Personal Programming Notes

To err is human; to debug, divine.

Design Patterns for Container-based Distributed Systems

In early and mid-1990s, object-oriented programming (OOP) revolutionized software development by dividing applications into modular components as objects and classes. Today, the rise of microservice architectures and containerization technologies enable a similar revolution in developing distributed systems and SaaS/PaaS products. “Containers” and “container images” are analogus to “objects” and “classes” in OOP, respectively, as a unit of development and deployment in distributed systems. In this paper, the authors argued that just like Design Patterns for Object-Oriented Programming, codified in the famous “Gang of Four” book, some Design Patterns have emerged for Container-based Distributed Systems. In the same paper, the authors attempted to do something similar, documenting the most common patterns and their usage.

General ideas

The container and the container image should be the abstractions for the development of distributed systems. Similar to what objects and classes did for OOP, thinking in term of containers abstracts away the low-level details of code and allows us to think in higher-level design patterns. Based on how containers interact with other containers and get deployed into actual underlying machines, the authors divide the patterns in to three main groups:

  • Single-container patterns: How to expose interface of application in container (similar to effective design of object interface).
    • Upward direction: expose application info/metrics such as /health endpoint.
    • Downward direction: Formal life cycle agreed between application and management system (similar to Android Activity model).
  • Single-node multi-container patterns: Basically, how to design a pod in Kubernetes (pod = group of symbiotic containers)
    • Sidecar pattern:
      • Sidecar containers will extend and enhance the main container.
      • Example: Log forwarding sidecar that collects logs from main container from local disk and stream to a cluster storage system.
    • Ambassador pattern:
      • Ambassador containers will proxy communication to and from the main container.
      • Ambassador simplifies and standardizes the outside world to the main container.
      • Example: Redis proxy ambassador that will discover dependent services for the main container.
    • Adapter pattern:
      • Adapter containers will standardize and normalize the output of the main container.
      • In contrast to ambassador, adapter simplifies and normalizes the main app to outside world.
      • Example: Adapters to ensure all containers have the same monitoring interface to hook to central monitoring system.
  • Multi-node patterns
    • Leader election pattern
      • When we have many replicas, but only one of them is active at a time.
    • Work queue pattern
      • One coordinator and many workers distributed to as many nodes for processing.
    • Scatter/Gather pattern
      • Similar to “Work queue” pattern, except one coordinator scatter partial works to many slaves, then gather/merge partial outcomes from those slaves.
      • Example: A search engine service (e.g., Google) will multicast a request (search query) to all workers. Each worker will compute a local result and send it back to a gatherer who will consolidate into a single presentable response.

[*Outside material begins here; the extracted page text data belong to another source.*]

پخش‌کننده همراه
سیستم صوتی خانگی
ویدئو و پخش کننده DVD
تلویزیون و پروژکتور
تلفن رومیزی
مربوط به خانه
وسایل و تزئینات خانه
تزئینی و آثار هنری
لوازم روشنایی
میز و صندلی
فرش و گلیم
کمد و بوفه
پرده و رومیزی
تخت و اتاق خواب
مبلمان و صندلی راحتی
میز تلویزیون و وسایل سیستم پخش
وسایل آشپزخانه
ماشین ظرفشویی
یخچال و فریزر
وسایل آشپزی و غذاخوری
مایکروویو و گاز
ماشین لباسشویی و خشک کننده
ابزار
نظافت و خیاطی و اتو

Why multiple containers on single node

The more contentious patterns are probably single-node multi-container patterns, especially the sidecar pattern. The most common anti-pattern is that we try to merge the functionality of the sidecar container into the main container. Analogously, we also have seen a similar anti-pattern in OOP that ends up with a large class that tries to do many things at once. There are several benefits to use separate containers:

  • Container is the unit of resource allocation and accounting.
    • In the sidecar example above, the log forwarding container is configured to scavenge spare CPU cycles when the web server is not busy.
  • Container is the unit of packaging.
    • Two separate teams can work independently on log forwarding and web application.
  • Container is the unit of reuse.
    • The log forwarding sidecar image can be paired with other “main” containers.
  • Container provides failure containment boundary.
    • If the log forwarding container fails, the application container continues serving.
  • Container is the unit of deployment.
    • Each component can be functionally upgraded or rolled back independently.